With splashes, foam and mist, domains play an important role as well – especially in conjunction with IDOCs (Independent Domains of Computation). IDOCs are used to subdivide a simulation into several domains. Each IDOC is connected with at least one emitter and represents a simulation space where the particles are created. In this case, the particles from the various IDOCs cannot interact with each other, but you will definitely not notice that. The advantage of this workflow is that it is possible to distribute the IDOCs over a network and simulate them separately, but please bear in mind that this concept is only valid for the secondary effects which are considered standard particles. The simulation of the grid fluid, also called “core fluid”, cannot be distributed over a network.
Whether you use secondary emitters with IDOCs or not, the particles are able to leave their “home domain” and mix with the fluid from the surrounding domains and particle sources. This normally makes it necessary to either enclose the particles, for example with a cube object, or delete them with a “k Volume” daemon. Mist, on the other hand, is a special case, because its creation is always limited to the domain borders.
Basic Elements of a Hybrido Simulation
When you work with Hybrido grid fluids, you always need a specific setup. The first node is a grid fluid domain to subdivide the simulation space into equal cells. The domain can be seen as an environment where the fluid simulation actually takes place. At the moment, the domain is nothing but an empty space and when you hit “Simulate” nothing happens, because so far you have not told Hybrido where it should create the fluid (particles). For this purpose, two elements are required: the first one is an object to define the volume that will hold the fluid and the other node is an emitter. An arrow at the node's viewport symbol indicates the direction of emission. When you rotate the emitter you can change this direction. The fluid container node should be detached from the others in the scene, because it should not contribute to the simulation. If you forgot to do this, RealFlow will not take it into consideration anyway, but you will receive a warning message.

LISTED RECORDS:
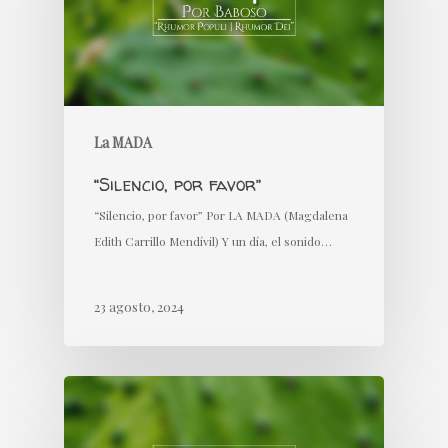
La MADA
“Silencio, por favor”
“Silencio, por favor” Por LA MADA (Magdalena
Edith Carrillo Mendívil) Y un día, el sonido…
23 agosto, 2024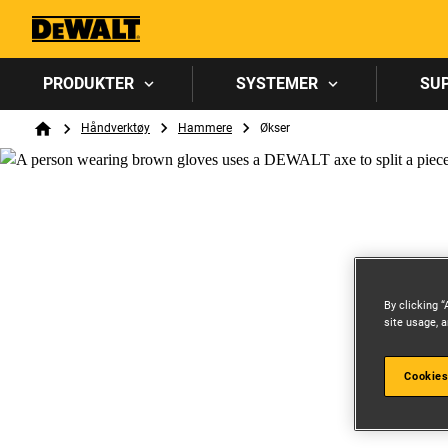
PRODUKTER
SYSTEMER
SU
Breadcrumb
Håndverktøy
Hammere
Økser
Home
By clicking “
site usage, a
Cookies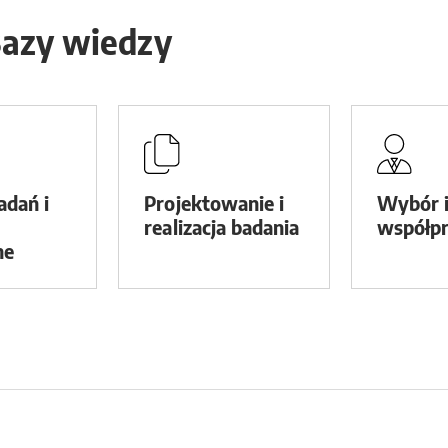
Bazy wiedzy
adań i
Projektowanie i
Wybór 
realizacja badania
współpr
ne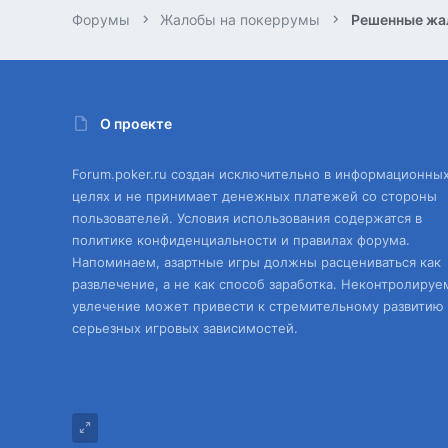
Форумы
Жалобы на покеррумы
Решенные жа
О проекте
Forum.poker.ru создан исключительно в информационны
целях и не принимает денежных платежей со стороны
пользователей. Условия использования содержатся в
политике конфиденциальности и правилах форума.
Напоминаем, азартные игры должны расцениваться как
развлечение, а не как способ заработка. Неконтролируе
увлечение может привести к стремительному развитию
серьезных игровых зависимостей.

EXERCISE TASKS:
(a) In the Hybrido simulation text, what shows the direction in which an emitter node emits?
(b) Continue the Hybrido simulation text from its final sentence.

OUTPUTS FOR THE TASKS:
(a) An arrow at the node's viewport symbol.

(b)
At this stage, a simulation creates a fluid volume within the emitter object, but without motion. To make the fluid move, a force is required. In most cases, this force will be introduced with the “Gravity” daemon, but it can be any other force-based daemon as well, for example “Wind”, “Noise field” or the “Vortex” daemon. Now, the scene is already complete and you can proceed with the settings.
In further steps you create the secondary effects: splashes, foam and mist from the already cached core fluid simulation.
Be Faster with GPUs
Another step forward is Hybrido’s GPU-simulation capability. Fluid simulations are normally very difficult to transfer to the GPU, because they often require a large amount of RAM (GPU simulations already require more RAM by default) and users can change the fluid’s properties via Python scripting, graphs or C++ plugins. Despite of all these challenges we have found very efficient solutions to transport Hybrido simulations to the GPU and let the user benefit from speed boosts on high-end graphic cards. Even multiple GPUs are supported. Please bear in mind that some graphic boards do not work with Hybrido, although RealFlow's "System Information" indicates that the GPU can be used.